* _What is being asked_
Copy out every one of the lines below character for character, without changing anything.

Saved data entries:
──────
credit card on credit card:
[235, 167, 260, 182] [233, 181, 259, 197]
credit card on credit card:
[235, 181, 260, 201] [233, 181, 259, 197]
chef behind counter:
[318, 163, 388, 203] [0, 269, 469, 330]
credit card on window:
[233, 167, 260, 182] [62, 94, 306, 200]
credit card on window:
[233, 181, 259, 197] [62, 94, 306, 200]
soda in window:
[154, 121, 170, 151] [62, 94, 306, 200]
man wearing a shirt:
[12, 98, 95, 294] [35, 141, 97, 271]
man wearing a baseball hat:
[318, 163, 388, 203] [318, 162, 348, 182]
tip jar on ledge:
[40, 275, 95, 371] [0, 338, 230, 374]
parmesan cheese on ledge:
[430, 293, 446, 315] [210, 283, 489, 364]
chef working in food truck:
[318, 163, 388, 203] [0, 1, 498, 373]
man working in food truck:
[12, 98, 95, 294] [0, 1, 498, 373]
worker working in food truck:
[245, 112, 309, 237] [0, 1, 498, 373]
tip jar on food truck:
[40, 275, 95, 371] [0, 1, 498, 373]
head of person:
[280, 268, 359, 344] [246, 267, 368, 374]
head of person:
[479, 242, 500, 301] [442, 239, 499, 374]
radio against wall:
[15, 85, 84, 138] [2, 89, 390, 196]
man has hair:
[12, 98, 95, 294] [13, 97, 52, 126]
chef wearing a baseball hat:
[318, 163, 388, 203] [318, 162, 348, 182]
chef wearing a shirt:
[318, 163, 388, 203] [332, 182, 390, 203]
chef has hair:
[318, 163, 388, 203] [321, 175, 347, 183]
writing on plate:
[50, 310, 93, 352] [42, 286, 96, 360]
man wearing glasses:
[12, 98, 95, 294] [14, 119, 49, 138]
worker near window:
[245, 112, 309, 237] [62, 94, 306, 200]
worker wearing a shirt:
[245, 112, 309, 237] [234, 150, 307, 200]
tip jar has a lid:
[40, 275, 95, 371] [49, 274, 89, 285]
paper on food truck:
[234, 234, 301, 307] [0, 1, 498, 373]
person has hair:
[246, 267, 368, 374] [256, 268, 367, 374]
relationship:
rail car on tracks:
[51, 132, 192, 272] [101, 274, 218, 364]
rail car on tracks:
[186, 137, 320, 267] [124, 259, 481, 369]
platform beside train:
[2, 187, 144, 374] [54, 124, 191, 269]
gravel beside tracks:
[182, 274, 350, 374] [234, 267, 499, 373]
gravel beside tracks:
──────
* _Task result_
credit card on credit card:
[235, 167, 260, 182] [233, 181, 259, 197]
credit card on credit card:
[235, 181, 260, 201] [233, 181, 259, 197]
chef behind counter:
[318, 163, 388, 203] [0, 269, 469, 330]
credit card on window:
[233, 167, 260, 182] [62, 94, 306, 200]
credit card on window:
[233, 181, 259, 197] [62, 94, 306, 200]
soda in window:
[154, 121, 170, 151] [62, 94, 306, 200]
man wearing a shirt:
[12, 98, 95, 294] [35, 141, 97, 271]
man wearing a baseball hat:
[318, 163, 388, 203] [318, 162, 348, 182]
tip jar on ledge:
[40, 275, 95, 371] [0, 338, 230, 374]
parmesan cheese on ledge:
[430, 293, 446, 315] [210, 283, 489, 364]
chef working in food truck:
[318, 163, 388, 203] [0, 1, 498, 373]
man working in food truck:
[12, 98, 95, 294] [0, 1, 498, 373]
worker working in food truck:
[245, 112, 309, 237] [0, 1, 498, 373]
tip jar on food truck:
[40, 275, 95, 371] [0, 1, 498, 373]
head of person:
[280, 268, 359, 344] [246, 267, 368, 374]
head of person:
[479, 242, 500, 301] [442, 239, 499, 374]
radio against wall:
[15, 85, 84, 138] [2, 89, 390, 196]
man has hair:
[12, 98, 95, 294] [13, 97, 52, 126]
chef wearing a baseball hat:
[318, 163, 388, 203] [318, 162, 348, 182]
chef wearing a shirt:
[318, 163, 388, 203] [332, 182, 390, 203]
chef has hair:
[318, 163, 388, 203] [321, 175, 347, 183]
writing on plate:
[50, 310, 93, 352] [42, 286, 96, 360]
man wearing glasses:
[12, 98, 95, 294] [14, 119, 49, 138]
worker near window:
[245, 112, 309, 237] [62, 94, 306, 200]
worker wearing a shirt:
[245, 112, 309, 237] [234, 150, 307, 200]
tip jar has a lid:
[40, 275, 95, 371] [49, 274, 89, 285]
paper on food truck:
[234, 234, 301, 307] [0, 1, 498, 373]
person has hair:
[246, 267, 368, 374] [256, 268, 367, 374]
relationship:
rail car on tracks:
[51, 132, 192, 272] [101, 274, 218, 364]
rail car on tracks:
[186, 137, 320, 267] [124, 259, 481, 369]
platform beside train:
[2, 187, 144, 374] [54, 124, 191, 269]
gravel beside tracks:
[182, 274, 350, 374] [234, 267, 499, 373]
gravel beside tracks:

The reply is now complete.